Source data
——————————

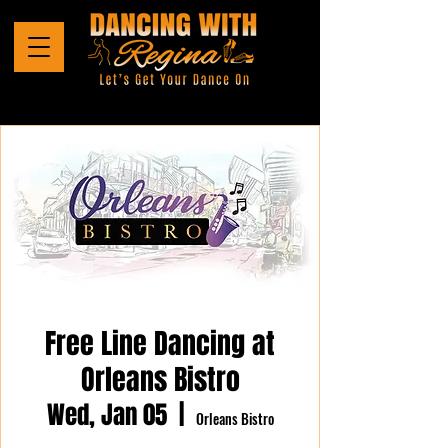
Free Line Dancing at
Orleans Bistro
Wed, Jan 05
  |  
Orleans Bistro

——————————

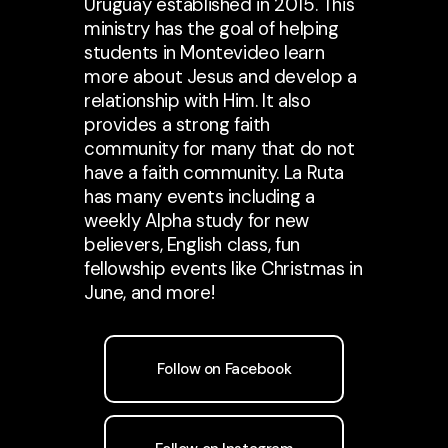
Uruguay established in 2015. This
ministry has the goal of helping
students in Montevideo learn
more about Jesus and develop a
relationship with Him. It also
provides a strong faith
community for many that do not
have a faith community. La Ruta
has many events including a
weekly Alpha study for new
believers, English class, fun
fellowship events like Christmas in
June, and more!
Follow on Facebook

——————————

Every line from the line containing "believers, English class, fun" through the line containing "Follow on Facebook" in the records above must be retyped exactly. Leave out the rest.

• **Result for this exercise**:
believers, English class, fun
fellowship events like Christmas in
June, and more!
Follow on Facebook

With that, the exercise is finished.